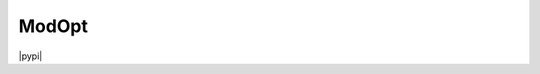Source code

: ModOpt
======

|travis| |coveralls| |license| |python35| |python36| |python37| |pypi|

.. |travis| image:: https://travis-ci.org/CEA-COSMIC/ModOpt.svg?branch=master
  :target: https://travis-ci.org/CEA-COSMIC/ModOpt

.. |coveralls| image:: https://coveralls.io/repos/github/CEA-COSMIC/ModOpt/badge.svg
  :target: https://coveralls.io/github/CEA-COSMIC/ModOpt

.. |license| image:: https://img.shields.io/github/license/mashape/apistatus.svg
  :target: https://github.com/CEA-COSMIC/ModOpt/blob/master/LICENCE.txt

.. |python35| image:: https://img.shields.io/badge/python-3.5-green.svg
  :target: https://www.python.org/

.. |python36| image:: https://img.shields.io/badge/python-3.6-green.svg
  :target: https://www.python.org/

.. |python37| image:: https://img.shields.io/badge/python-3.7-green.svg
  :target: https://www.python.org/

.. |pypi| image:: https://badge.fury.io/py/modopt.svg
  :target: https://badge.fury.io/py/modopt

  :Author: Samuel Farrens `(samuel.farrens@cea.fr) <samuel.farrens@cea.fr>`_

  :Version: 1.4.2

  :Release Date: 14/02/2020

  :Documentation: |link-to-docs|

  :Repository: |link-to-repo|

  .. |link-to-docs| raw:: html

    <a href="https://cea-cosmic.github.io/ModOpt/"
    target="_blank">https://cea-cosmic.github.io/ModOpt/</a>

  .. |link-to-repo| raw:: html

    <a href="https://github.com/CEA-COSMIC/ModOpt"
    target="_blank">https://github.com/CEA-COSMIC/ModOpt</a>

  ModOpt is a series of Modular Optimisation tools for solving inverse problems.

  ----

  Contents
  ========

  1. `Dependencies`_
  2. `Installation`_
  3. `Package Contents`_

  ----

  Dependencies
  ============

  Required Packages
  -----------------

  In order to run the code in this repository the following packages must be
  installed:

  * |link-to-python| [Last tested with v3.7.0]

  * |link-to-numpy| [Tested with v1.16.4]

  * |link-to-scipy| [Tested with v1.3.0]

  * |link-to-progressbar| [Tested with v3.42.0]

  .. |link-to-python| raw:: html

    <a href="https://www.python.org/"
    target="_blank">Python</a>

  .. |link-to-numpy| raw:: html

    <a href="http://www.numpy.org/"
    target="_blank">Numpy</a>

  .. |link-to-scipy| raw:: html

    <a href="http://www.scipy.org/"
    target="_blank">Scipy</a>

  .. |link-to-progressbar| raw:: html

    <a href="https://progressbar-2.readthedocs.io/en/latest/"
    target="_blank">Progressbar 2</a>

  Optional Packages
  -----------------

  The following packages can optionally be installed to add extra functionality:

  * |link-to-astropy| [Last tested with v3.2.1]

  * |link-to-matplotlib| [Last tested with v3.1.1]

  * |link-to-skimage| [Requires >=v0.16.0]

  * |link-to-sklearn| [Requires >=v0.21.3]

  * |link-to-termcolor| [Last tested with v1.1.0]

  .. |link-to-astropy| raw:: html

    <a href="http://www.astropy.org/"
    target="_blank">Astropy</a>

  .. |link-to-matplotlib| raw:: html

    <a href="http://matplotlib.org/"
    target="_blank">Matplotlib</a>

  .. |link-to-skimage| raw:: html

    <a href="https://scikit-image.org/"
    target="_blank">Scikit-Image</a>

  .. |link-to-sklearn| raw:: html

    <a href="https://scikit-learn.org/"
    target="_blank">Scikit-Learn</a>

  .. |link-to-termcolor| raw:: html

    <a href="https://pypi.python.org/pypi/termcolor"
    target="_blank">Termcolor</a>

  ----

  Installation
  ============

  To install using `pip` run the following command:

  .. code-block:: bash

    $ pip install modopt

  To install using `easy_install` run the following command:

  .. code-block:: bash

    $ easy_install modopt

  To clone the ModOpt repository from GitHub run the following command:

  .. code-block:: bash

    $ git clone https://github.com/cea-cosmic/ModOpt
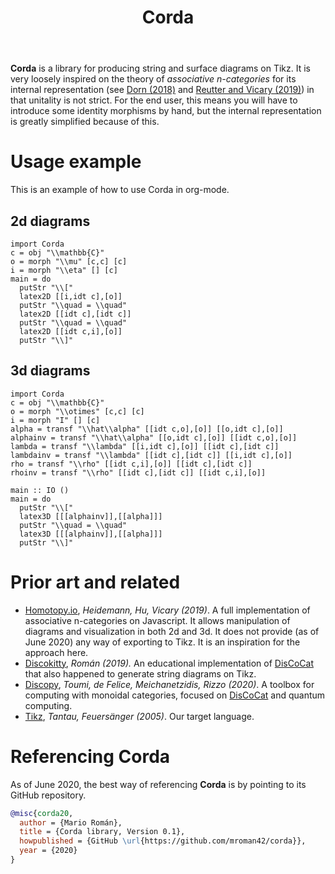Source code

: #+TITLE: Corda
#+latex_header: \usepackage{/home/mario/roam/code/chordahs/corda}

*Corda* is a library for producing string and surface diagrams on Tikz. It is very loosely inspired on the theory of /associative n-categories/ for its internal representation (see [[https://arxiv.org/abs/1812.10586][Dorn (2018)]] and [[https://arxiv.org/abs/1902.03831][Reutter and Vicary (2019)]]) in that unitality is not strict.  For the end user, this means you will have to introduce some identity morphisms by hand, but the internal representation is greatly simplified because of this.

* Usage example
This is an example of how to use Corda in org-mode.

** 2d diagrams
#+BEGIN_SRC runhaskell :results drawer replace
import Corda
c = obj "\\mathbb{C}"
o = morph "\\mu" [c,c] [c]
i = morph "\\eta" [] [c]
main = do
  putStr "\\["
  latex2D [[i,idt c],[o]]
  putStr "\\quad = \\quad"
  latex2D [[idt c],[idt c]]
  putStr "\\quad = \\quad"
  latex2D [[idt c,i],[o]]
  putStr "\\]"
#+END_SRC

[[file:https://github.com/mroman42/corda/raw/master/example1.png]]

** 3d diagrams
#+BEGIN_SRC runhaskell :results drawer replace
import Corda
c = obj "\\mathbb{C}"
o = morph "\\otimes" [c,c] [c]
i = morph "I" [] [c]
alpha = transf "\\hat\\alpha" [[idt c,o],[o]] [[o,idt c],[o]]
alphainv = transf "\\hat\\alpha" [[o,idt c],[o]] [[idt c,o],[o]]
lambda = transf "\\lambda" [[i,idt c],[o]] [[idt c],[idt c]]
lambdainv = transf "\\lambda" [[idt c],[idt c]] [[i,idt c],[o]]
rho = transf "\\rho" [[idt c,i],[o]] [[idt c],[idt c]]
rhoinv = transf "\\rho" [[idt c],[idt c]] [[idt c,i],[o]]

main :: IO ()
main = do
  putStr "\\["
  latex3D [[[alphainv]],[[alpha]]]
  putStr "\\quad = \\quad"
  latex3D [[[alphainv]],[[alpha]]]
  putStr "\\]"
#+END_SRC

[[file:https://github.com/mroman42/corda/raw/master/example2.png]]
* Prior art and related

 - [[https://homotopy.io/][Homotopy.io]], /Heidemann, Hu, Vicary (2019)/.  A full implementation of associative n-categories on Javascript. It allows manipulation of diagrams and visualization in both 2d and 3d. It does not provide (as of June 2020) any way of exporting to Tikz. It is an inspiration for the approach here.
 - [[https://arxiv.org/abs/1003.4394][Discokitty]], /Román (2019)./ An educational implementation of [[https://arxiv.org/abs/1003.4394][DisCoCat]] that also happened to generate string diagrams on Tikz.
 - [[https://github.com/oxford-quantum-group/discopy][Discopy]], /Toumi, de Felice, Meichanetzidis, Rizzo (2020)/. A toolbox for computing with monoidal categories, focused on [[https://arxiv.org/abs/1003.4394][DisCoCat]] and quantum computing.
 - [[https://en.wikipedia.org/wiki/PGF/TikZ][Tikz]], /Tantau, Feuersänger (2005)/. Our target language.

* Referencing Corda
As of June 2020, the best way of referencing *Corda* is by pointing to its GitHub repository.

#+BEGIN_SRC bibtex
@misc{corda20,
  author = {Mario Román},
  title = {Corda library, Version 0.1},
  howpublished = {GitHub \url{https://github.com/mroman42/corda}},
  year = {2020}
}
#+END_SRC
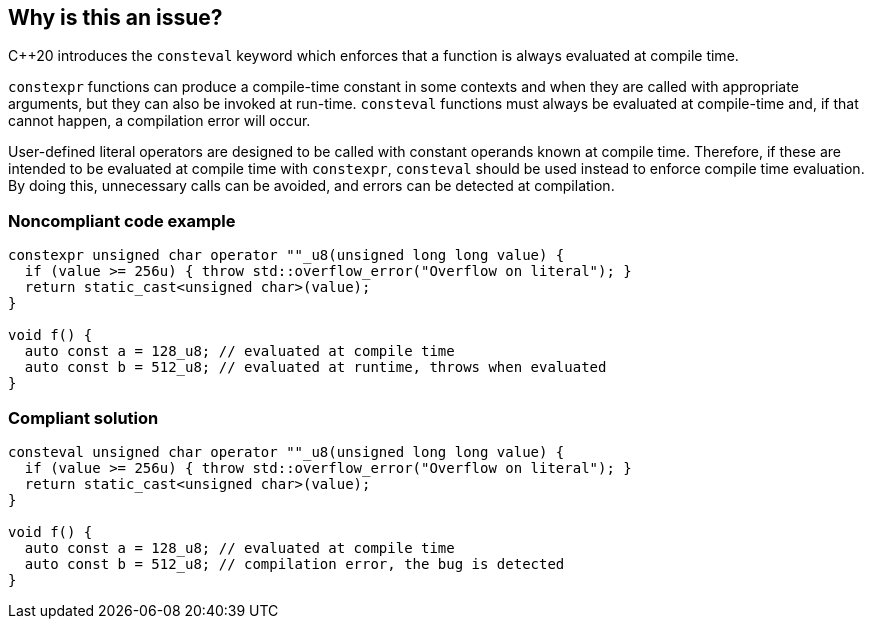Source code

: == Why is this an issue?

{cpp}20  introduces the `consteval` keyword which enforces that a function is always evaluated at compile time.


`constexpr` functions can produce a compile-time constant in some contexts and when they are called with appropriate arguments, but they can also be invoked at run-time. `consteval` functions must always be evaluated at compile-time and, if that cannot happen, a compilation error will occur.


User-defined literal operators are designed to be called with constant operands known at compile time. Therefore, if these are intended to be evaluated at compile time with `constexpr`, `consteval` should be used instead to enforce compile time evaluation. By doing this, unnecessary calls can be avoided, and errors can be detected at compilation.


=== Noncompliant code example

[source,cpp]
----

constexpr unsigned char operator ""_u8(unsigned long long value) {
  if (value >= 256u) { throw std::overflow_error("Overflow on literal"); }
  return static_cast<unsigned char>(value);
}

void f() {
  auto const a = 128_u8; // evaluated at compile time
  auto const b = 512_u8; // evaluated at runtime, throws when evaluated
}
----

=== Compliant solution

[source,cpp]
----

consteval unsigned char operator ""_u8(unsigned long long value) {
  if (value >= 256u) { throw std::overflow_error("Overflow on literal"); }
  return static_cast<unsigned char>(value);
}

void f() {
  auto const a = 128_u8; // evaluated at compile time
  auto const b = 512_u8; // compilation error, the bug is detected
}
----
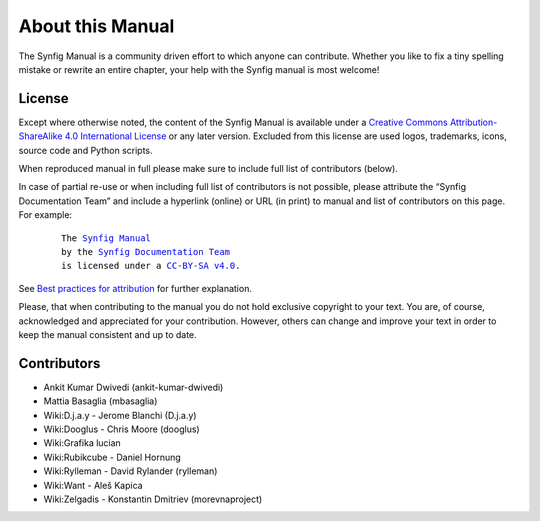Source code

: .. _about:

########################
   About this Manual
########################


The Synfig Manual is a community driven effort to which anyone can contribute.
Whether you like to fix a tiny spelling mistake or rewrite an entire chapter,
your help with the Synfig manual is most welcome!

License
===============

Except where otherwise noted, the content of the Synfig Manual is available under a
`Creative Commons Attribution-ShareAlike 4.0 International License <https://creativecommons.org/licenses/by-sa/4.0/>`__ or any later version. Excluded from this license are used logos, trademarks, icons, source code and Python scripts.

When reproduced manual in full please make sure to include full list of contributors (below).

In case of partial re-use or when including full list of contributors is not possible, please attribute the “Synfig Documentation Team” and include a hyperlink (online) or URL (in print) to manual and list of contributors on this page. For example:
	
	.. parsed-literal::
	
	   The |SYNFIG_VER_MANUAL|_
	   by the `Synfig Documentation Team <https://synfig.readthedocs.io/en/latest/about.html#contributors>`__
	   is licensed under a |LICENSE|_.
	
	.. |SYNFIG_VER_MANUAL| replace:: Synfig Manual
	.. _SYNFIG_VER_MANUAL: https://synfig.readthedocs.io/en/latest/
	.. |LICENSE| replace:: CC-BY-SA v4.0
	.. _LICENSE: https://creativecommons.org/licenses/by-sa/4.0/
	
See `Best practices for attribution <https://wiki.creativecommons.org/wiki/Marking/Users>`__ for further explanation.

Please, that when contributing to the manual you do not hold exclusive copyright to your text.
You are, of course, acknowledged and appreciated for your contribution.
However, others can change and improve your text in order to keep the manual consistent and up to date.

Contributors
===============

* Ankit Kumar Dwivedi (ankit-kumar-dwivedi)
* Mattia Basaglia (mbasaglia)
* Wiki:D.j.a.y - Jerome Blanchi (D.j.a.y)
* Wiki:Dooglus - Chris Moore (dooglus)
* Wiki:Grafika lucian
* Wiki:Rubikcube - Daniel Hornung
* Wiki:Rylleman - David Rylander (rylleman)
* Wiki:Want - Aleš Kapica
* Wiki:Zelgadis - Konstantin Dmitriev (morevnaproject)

Description of the task:
Each line of the material with the word "Tikz" in it should be listed.

Answer box:
*Corda* is a library for producing string and surface diagrams on Tikz. It is very loosely inspired on the theory of /associative n-categories/ for its internal representation (see [[https://arxiv.org/abs/1812.10586][Dorn (2018)]] and [[https://arxiv.org/abs/1902.03831][Reutter and Vicary (2019)]]) in that unitality is not strict.  For the end user, this means you will have to introduce some identity morphisms by hand, but the internal representation is greatly simplified because of this.
 - [[https://homotopy.io/][Homotopy.io]], /Heidemann, Hu, Vicary (2019)/.  A full implementation of associative n-categories on Javascript. It allows manipulation of diagrams and visualization in both 2d and 3d. It does not provide (as of June 2020) any way of exporting to Tikz. It is an inspiration for the approach here.
 - [[https://arxiv.org/abs/1003.4394][Discokitty]], /Román (2019)./ An educational implementation of [[https://arxiv.org/abs/1003.4394][DisCoCat]] that also happened to generate string diagrams on Tikz.
 - [[https://en.wikipedia.org/wiki/PGF/TikZ][Tikz]], /Tantau, Feuersänger (2005)/. Our target language.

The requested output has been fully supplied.